#### [PROBLEM DESCRIPTION]
Copy every record exactly, with nothing left out.

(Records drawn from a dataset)
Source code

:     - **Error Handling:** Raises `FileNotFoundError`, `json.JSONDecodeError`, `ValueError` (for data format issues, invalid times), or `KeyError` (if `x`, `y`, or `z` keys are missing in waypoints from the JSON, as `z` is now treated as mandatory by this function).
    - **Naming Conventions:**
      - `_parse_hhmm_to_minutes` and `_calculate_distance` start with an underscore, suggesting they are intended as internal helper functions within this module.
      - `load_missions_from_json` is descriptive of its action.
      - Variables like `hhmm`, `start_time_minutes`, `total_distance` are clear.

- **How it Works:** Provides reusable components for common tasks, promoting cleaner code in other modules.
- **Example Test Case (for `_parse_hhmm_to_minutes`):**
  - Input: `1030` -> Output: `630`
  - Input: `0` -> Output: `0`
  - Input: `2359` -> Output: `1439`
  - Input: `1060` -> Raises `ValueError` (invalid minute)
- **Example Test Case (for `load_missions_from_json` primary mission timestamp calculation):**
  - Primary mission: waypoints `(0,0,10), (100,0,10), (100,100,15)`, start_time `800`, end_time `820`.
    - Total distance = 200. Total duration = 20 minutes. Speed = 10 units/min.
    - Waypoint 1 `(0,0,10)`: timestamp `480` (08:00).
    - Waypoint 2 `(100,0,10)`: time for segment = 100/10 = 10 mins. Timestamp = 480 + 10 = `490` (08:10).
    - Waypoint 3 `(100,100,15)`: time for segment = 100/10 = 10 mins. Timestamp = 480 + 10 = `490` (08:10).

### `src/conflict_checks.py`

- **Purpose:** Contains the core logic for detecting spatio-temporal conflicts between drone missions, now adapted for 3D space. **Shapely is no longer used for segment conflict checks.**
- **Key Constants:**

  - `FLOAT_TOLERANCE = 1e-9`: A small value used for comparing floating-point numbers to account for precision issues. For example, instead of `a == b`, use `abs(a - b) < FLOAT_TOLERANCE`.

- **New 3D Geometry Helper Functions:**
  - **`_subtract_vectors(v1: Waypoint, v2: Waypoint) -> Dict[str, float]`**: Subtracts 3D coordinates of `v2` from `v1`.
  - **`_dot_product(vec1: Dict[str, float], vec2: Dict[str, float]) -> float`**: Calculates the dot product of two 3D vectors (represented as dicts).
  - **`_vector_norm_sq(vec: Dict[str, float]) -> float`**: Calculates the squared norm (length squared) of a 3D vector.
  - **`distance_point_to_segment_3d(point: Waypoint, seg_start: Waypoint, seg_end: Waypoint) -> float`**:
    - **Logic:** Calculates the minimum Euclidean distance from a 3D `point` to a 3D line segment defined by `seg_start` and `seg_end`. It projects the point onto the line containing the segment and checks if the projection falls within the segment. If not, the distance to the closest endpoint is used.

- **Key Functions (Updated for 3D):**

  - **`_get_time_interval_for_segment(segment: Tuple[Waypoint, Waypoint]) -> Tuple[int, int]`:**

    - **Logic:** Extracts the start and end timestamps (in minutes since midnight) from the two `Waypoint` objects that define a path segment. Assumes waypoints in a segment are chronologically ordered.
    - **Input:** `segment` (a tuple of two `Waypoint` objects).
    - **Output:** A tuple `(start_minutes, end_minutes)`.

#### [EXERCISE ANSWER]
Source code

:     - **Error Handling:** Raises `FileNotFoundError`, `json.JSONDecodeError`, `ValueError` (for data format issues, invalid times), or `KeyError` (if `x`, `y`, or `z` keys are missing in waypoints from the JSON, as `z` is now treated as mandatory by this function).
    - **Naming Conventions:**
      - `_parse_hhmm_to_minutes` and `_calculate_distance` start with an underscore, suggesting they are intended as internal helper functions within this module.
      - `load_missions_from_json` is descriptive of its action.
      - Variables like `hhmm`, `start_time_minutes`, `total_distance` are clear.

- **How it Works:** Provides reusable components for common tasks, promoting cleaner code in other modules.
- **Example Test Case (for `_parse_hhmm_to_minutes`):**
  - Input: `1030` -> Output: `630`
  - Input: `0` -> Output: `0`
  - Input: `2359` -> Output: `1439`
  - Input: `1060` -> Raises `ValueError` (invalid minute)
- **Example Test Case (for `load_missions_from_json` primary mission timestamp calculation):**
  - Primary mission: waypoints `(0,0,10), (100,0,10), (100,100,15)`, start_time `800`, end_time `820`.
    - Total distance = 200. Total duration = 20 minutes. Speed = 10 units/min.
    - Waypoint 1 `(0,0,10)`: timestamp `480` (08:00).
    - Waypoint 2 `(100,0,10)`: time for segment = 100/10 = 10 mins. Timestamp = 480 + 10 = `490` (08:10).
    - Waypoint 3 `(100,100,15)`: time for segment = 100/10 = 10 mins. Timestamp = 480 + 10 = `490` (08:10).

### `src/conflict_checks.py`

- **Purpose:** Contains the core logic for detecting spatio-temporal conflicts between drone missions, now adapted for 3D space. **Shapely is no longer used for segment conflict checks.**
- **Key Constants:**

  - `FLOAT_TOLERANCE = 1e-9`: A small value used for comparing floating-point numbers to account for precision issues. For example, instead of `a == b`, use `abs(a - b) < FLOAT_TOLERANCE`.

- **New 3D Geometry Helper Functions:**
  - **`_subtract_vectors(v1: Waypoint, v2: Waypoint) -> Dict[str, float]`**: Subtracts 3D coordinates of `v2` from `v1`.
  - **`_dot_product(vec1: Dict[str, float], vec2: Dict[str, float]) -> float`**: Calculates the dot product of two 3D vectors (represented as dicts).
  - **`_vector_norm_sq(vec: Dict[str, float]) -> float`**: Calculates the squared norm (length squared) of a 3D vector.
  - **`distance_point_to_segment_3d(point: Waypoint, seg_start: Waypoint, seg_end: Waypoint) -> float`**:
    - **Logic:** Calculates the minimum Euclidean distance from a 3D `point` to a 3D line segment defined by `seg_start` and `seg_end`. It projects the point onto the line containing the segment and checks if the projection falls within the segment. If not, the distance to the closest endpoint is used.

- **Key Functions (Updated for 3D):**

  - **`_get_time_interval_for_segment(segment: Tuple[Waypoint, Waypoint]) -> Tuple[int, int]`:**

    - **Logic:** Extracts the start and end timestamps (in minutes since midnight) from the two `Waypoint` objects that define a path segment. Assumes waypoints in a segment are chronologically ordered.
    - **Input:** `segment` (a tuple of two `Waypoint` objects).
    - **Output:** A tuple `(start_minutes, end_minutes)`.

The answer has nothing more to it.